### Supplied text

The purpose of this study was to evaluate the anaerobic threshold (AT) with a graphic visual method for estimating the intensity of ventilatory and metabolic exertion and to determine the ratings of perceived exertion (RPE) on the Borg CR-10 scale during a continuous ramp type exercise test (CT-R). Forty healthy, physically active and sedentary young women (age 23.1 ± 3.52 years) were divided into two groups according to their fitness level: active group (AG) and sedentary group (SG) and were submitted to a CT-R on a cycloergometer with 20 to 25 W/min increments. Shortly before the end of each one-minute period, the subjects were asked to rate dyspnea (RPE-D) and leg fatigue (RPE-L) on the Borg CR-10 scale. After the AT was determined with the graphic visual method, the score that the volunteers gave on the Borg CR10 scale was verified. Data were analyzed using the Mann-Whitney and Spearman correlation tests with the significance level set at 5%. The mean ratings of RPE-L and RPE-D at the AT level were not significantly different between groups (p > 0.05). Significant correlations were found between VO2, heart rate (HR), power output and RPE for both groups. The muscular and respiratory RPE, according to the Borg CR-10 scale, were correlated with the AT, suggesting that scores close to 5, which correspond to a “strong” perception, may be used as parameters for quantifying aerobic exercise intensity for active and sedentary individuals. The similar perception of exercise intensity, which corresponded to the AT of different individuals, makes it possible to prescribe exercise at an intensity equivalent to the AT by means of the RPE.

### Provided material
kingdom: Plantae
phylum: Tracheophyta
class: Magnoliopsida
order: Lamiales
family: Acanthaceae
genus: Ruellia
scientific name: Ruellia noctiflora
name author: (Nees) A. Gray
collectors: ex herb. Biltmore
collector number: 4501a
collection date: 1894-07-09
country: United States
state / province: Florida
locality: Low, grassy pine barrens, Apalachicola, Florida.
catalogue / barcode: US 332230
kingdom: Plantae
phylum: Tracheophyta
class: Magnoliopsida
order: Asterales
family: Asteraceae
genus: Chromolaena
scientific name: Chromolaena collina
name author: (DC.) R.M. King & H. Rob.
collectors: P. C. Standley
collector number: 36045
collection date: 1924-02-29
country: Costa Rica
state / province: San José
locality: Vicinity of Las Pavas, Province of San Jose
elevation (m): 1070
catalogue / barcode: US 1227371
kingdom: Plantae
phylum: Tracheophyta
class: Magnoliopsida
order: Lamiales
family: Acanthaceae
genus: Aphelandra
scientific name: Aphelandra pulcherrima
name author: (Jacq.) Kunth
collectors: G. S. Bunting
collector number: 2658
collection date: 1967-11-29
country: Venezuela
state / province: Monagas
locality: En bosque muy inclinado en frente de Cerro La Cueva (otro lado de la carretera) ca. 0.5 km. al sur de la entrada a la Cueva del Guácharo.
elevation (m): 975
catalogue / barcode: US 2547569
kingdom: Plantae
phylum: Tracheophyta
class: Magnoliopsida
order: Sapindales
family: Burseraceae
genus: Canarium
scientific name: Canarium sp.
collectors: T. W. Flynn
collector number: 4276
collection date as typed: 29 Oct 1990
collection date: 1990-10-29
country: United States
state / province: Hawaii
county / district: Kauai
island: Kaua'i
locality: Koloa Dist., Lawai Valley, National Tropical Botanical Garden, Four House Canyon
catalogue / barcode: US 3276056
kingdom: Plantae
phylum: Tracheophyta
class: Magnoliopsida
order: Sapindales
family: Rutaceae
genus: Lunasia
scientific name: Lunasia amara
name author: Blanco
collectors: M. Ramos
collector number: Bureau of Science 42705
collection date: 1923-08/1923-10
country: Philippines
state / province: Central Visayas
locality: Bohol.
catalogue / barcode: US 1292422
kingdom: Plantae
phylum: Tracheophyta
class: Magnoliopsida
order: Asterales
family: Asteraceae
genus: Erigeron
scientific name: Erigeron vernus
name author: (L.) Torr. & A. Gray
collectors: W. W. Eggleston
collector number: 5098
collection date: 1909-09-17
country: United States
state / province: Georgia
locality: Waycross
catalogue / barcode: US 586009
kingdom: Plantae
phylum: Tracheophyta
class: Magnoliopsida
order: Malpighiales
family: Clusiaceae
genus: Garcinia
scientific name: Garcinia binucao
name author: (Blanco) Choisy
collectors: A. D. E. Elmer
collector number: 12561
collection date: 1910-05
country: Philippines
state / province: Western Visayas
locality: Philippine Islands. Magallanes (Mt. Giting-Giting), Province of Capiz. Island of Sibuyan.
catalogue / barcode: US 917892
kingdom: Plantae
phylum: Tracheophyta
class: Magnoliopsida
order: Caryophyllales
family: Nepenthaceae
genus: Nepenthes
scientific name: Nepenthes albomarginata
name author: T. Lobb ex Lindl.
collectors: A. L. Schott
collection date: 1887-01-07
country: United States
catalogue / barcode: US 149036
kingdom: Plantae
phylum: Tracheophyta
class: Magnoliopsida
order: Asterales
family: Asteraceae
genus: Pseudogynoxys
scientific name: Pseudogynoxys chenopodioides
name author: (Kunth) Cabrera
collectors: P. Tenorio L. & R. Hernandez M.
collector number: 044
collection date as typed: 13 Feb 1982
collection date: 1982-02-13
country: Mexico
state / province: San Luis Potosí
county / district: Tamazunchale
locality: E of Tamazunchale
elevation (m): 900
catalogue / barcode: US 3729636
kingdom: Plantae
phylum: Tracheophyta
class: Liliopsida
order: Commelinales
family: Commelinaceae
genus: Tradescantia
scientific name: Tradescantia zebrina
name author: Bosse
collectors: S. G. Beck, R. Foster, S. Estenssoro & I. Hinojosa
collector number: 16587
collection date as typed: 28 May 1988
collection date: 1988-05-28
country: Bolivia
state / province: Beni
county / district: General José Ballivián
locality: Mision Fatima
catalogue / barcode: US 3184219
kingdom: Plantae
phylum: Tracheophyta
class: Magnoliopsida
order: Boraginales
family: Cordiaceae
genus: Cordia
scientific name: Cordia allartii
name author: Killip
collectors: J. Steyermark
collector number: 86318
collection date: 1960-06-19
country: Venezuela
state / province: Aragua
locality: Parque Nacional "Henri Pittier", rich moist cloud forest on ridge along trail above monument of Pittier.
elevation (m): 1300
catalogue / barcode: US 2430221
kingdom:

### Work request
Write what comes next in the abstract on perceived exertion at the anaerobic threshold, picking up after its last sentence. You can set the material aside.

### Output of the exercise
Key words: Rating of perceived exertion, anaerobic threshold, exercise test


           Key Points
  • Interest in quantitative and systematic determination of the AT is growing, however, qualitative studies measure the AT by perceived exertion, are still unsubstantial.
  • Borg CR-10 scale is a category scale with ratio properties consisting of numbers related to verbal expressions, which allows rate comparison between intensities as well as a determination of intensity levels.
  • Scores close to 5 expressed on the Borg CR-10 scale, which correspond to a “strong” perception, may be used as parameters for quantifying the aerobic exercise intensity of both active and sedentary women.

INTRODUCTION

The interest in identifying the critical intensity workload above which lactate accumulation occurs has a long history (Owles, 1930; Wasserman and Mclloroy, 1964). The level of physical exercise at which energy production by aerobic metabolism is supplemented by anaerobic metabolism is characterized as the anaerobic threshold (AT) (Beaver et al., 1986; Wasserman et al., 1999).

Lactate is a quantitatively important oxidizable substrate and gluconeogenic precursor as well as a means by which metabolism in diverse tissues is coordinated, especially during physical exercise (Brooks, 2009). Recognition that there exist both intra- and extracellular effects of lactate production and removal has led to renaming of the original ‘lactate shuttle’ hypothesis (Brooks, 1985) the ‘cell-cell lactate shuttle’ (Brooks, 1998).

The AT has been used as an internationally accepted physiological parameter for both assessing functional aerobic capacity and diagnosing degenerative, cardiovascular, pulmonary, muscular and metabolic diseases (Beaver, 1986; Svedahl and Macintosh, 2003), as well as for prescribing physical exercise for different populations (Sirol et al., 2005).

Three phases of energy supply and two intersection points can be defined with increasing exercise intensity (Gearheart et al., 2004). During the first phase of energy supply, greater oxygen extraction by the tissues is found resulting in a lower fraction of oxygen in the expired air. Therefore, a linear increase in oxygen uptake (VO2), carbon dioxide output (VCO2) and pulmonary ventilation (VE) is found.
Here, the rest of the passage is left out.